Je souhaite attirer l'attention de Mme la garde des sceaux sur l'impuissance des maires face aux demandes de mariage impliquant des étrangers en situation irrégulière.
Dans sa décision du 20 novembre 2003, le Conseil constitutionnel a jugé que la liberté du mariage est un principe fondamental et une composante « de la liberté individuelle protégée par les articles 2 et 4 de la déclaration des droits de l'Homme et du citoyen de 1789 ». De ce fait, le respect de ce principe «s'oppose à ce que le caractère irrégulier du séjour d'un étranger fasse obstacle, par lui-même, au mariage de l'intéressé ».

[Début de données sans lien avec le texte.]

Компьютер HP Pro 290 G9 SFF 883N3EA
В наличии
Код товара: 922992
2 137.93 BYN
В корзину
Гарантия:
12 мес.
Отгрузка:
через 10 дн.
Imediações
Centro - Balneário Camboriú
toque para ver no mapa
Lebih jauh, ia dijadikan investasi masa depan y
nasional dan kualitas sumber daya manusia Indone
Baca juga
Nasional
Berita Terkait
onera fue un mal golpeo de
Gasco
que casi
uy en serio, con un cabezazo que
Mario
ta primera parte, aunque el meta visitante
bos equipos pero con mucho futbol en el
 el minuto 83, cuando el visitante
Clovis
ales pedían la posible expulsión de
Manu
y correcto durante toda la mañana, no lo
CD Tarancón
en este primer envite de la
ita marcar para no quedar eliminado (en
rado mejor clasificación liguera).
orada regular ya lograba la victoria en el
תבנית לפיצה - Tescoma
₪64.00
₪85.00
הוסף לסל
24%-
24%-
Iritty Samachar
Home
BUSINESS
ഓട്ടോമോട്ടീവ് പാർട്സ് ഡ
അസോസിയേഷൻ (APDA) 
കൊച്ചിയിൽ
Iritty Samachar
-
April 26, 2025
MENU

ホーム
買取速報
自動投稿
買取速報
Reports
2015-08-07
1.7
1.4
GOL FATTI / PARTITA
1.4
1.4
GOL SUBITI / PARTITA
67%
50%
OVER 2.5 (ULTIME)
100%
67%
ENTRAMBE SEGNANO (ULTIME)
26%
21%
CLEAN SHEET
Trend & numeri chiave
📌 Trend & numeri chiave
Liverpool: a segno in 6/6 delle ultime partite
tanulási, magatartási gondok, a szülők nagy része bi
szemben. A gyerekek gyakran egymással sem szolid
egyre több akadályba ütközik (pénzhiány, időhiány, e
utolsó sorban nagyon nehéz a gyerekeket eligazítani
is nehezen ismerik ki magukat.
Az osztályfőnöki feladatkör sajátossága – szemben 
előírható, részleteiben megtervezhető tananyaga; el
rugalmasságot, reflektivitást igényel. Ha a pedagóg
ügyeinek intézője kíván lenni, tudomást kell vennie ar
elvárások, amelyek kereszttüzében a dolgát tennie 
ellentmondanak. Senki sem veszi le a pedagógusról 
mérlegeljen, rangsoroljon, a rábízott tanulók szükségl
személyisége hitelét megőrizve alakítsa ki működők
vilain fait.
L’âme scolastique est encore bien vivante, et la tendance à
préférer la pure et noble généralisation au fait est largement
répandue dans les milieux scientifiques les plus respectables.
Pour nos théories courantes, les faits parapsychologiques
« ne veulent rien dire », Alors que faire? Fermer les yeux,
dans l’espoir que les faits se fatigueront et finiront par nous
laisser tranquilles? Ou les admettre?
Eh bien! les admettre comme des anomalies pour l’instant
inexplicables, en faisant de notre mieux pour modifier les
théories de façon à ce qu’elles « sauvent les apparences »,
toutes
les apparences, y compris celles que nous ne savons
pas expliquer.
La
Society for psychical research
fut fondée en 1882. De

C'est là que le bât blesse et que les principes se heurtent malheureusement à la réalité. Naturellement, il n'est pas question pour moi de remettre en cause les composantes de la liberté individuelle. Quant à la décision du Conseil constitutionnel, elle s'impose à toutes les autorités publiques et ne peut faire l'objet d'aucun recours.
Toutefois – et je l'ai écrit récemment au Président du Conseil Constitutionnel – cette décision est choquante car elle est appliquée par les tribunaux de façon absolue et sans discernement.
Ainsi, comme beaucoup de maires, et peut-être, monsieur le ministre, comme vous-même à Palaiseau, j'ai été récemment confronté à un mariage où l'un des futurs époux était en situation irrégulière. Et surtout il était manifeste pour tout le monde – sauf peut-être malheureusement pour la future mariée – que la motivation première du futur époux n'était pas l'amour mais l'intérêt, celui d'obtenir un titre de séjour voire, au bout d'un certain temps de vie commune, une carte de résident ou, pourquoi pas, la nationalité française !
Estimant que c'était mon devoir, pour la première fois depuis vingt-quatre ans que je suis maire, j'ai aussitôt signalé cet état de fait au tribunal de grande instance d'Amiens – je ne désespère pas de pouvoir le faire à l'avenir au TGI de Péronne, dont j'attends avec impatience la réouverture –, mais on m'a opposé la décision du Conseil constitutionnel.
Je suis respectueux de la loi et le mariage a donc été célébré. Comme c'était prévisible, il n'a fallu que très peu de temps pour que le nouvel époux, ayant obtenu ce qu'il voulait, oublie totalement les sentiments qui soi-disant l'animaient. « Bien mal acquis ne profite jamais »… Le proverbe, si l'on se réfère à cet exemple concret, n'est pas exact !
Monsieur le ministre, ce genre de situation est absolument incompréhensible pour les maires, mais aussi pour nos concitoyens. Personne ne peut comprendre que nous ne puissions légitimement, dans ces circonstances précises, refuser de célébrer le mariage !
Vous me répondrez que des poursuites peuvent toujours être engagées ultérieurement. Mais cela n'enlève rien au caractère choquant de la situation.
Je vous demande donc de me donner votre point de vue sur cette question et de me préciser les moyens dont dispose un maire pour s'opposer à ce cas de figure.